About this task ▸ Give every line of the entries below as a JSON list of strings, one string per line, leaving out blank lines.

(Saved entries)
===============

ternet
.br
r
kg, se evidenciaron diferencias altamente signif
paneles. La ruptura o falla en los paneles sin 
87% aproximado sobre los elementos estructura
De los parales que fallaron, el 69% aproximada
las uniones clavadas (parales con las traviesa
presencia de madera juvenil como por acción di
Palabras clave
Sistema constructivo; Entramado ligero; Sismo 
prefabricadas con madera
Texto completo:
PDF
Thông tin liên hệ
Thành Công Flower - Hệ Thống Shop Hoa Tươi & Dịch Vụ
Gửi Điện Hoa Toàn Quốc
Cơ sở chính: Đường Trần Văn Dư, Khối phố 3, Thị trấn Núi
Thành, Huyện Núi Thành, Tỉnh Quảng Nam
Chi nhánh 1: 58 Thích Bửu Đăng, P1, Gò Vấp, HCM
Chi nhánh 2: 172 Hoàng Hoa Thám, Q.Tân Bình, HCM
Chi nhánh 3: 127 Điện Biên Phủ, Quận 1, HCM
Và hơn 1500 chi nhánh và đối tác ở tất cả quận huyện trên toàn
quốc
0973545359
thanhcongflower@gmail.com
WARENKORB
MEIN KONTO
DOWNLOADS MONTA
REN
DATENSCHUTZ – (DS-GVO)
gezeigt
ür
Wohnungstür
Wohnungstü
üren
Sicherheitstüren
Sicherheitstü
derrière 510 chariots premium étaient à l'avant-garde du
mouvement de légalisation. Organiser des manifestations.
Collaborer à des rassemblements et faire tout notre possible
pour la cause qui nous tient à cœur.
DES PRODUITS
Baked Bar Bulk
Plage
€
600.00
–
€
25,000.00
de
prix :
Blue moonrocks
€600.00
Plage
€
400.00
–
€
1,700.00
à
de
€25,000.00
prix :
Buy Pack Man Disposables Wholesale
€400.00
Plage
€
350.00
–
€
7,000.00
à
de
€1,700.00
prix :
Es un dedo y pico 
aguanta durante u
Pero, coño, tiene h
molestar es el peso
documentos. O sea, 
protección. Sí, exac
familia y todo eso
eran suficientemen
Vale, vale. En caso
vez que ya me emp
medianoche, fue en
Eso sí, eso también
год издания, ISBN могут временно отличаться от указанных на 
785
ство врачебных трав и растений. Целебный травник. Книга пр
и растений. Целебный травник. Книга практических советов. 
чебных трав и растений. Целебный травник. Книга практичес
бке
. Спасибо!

===============

The answer ▸
[
  "ternet",
  ".br",
  "r",
  "kg, se evidenciaron diferencias altamente signif",
  "paneles. La ruptura o falla en los paneles sin ",
  "87% aproximado sobre los elementos estructura",
  "De los parales que fallaron, el 69% aproximada",
  "las uniones clavadas (parales con las traviesa",
  "presencia de madera juvenil como por acción di",
  "Palabras clave",
  "Sistema constructivo; Entramado ligero; Sismo ",
  "prefabricadas con madera",
  "Texto completo:",
  "PDF",
  "Thông tin liên hệ",
  "Thành Công Flower - Hệ Thống Shop Hoa Tươi & Dịch Vụ",
  "Gửi Điện Hoa Toàn Quốc",
  "Cơ sở chính: Đường Trần Văn Dư, Khối phố 3, Thị trấn Núi",
  "Thành, Huyện Núi Thành, Tỉnh Quảng Nam",
  "Chi nhánh 1: 58 Thích Bửu Đăng, P1, Gò Vấp, HCM",
  "Chi nhánh 2: 172 Hoàng Hoa Thám, Q.Tân Bình, HCM",
  "Chi nhánh 3: 127 Điện Biên Phủ, Quận 1, HCM",
  "Và hơn 1500 chi nhánh và đối tác ở tất cả quận huyện trên toàn",
  "quốc",
  "0973545359",
  "thanhcongflower@gmail.com",
  "WARENKORB",
  "MEIN KONTO",
  "DOWNLOADS MONTA",
  "REN",
  "DATENSCHUTZ – (DS-GVO)",
  "gezeigt",
  "ür",
  "Wohnungstür",
  "Wohnungstü",
  "üren",
  "Sicherheitstüren",
  "Sicherheitstü",
  "derrière 510 chariots premium étaient à l'avant-garde du",
  "mouvement de légalisation. Organiser des manifestations.",
  "Collaborer à des rassemblements et faire tout notre possible",
  "pour la cause qui nous tient à cœur.",
  "DES PRODUITS",
  "Baked Bar Bulk",
  "Plage",
  "€",
  "600.00",
  "–",
  "€",
  "25,000.00",
  "de",
  "prix :",
  "Blue moonrocks",
  "€600.00",
  "Plage",
  "€",
  "400.00",
  "–",
  "€",
  "1,700.00",
  "à",
  "de",
  "€25,000.00",
  "prix :",
  "Buy Pack Man Disposables Wholesale",
  "€400.00",
  "Plage",
  "€",
  "350.00",
  "–",
  "€",
  "7,000.00",
  "à",
  "de",
  "€1,700.00",
  "prix :",
  "Es un dedo y pico ",
  "aguanta durante u",
  "Pero, coño, tiene h",
  "molestar es el peso",
  "documentos. O sea, ",
  "protección. Sí, exac",
  "familia y todo eso",
  "eran suficientemen",
  "Vale, vale. En caso",
  "vez que ya me emp",
  "medianoche, fue en",
  "Eso sí, eso también",
  "год издания, ISBN могут временно отличаться от указанных на ",
  "785",
  "ство врачебных трав и растений. Целебный травник. Книга пр",
  "и растений. Целебный травник. Книга практических советов. ",
  "чебных трав и растений. Целебный травник. Книга практичес",
  "бке",
  ". Спасибо!"
]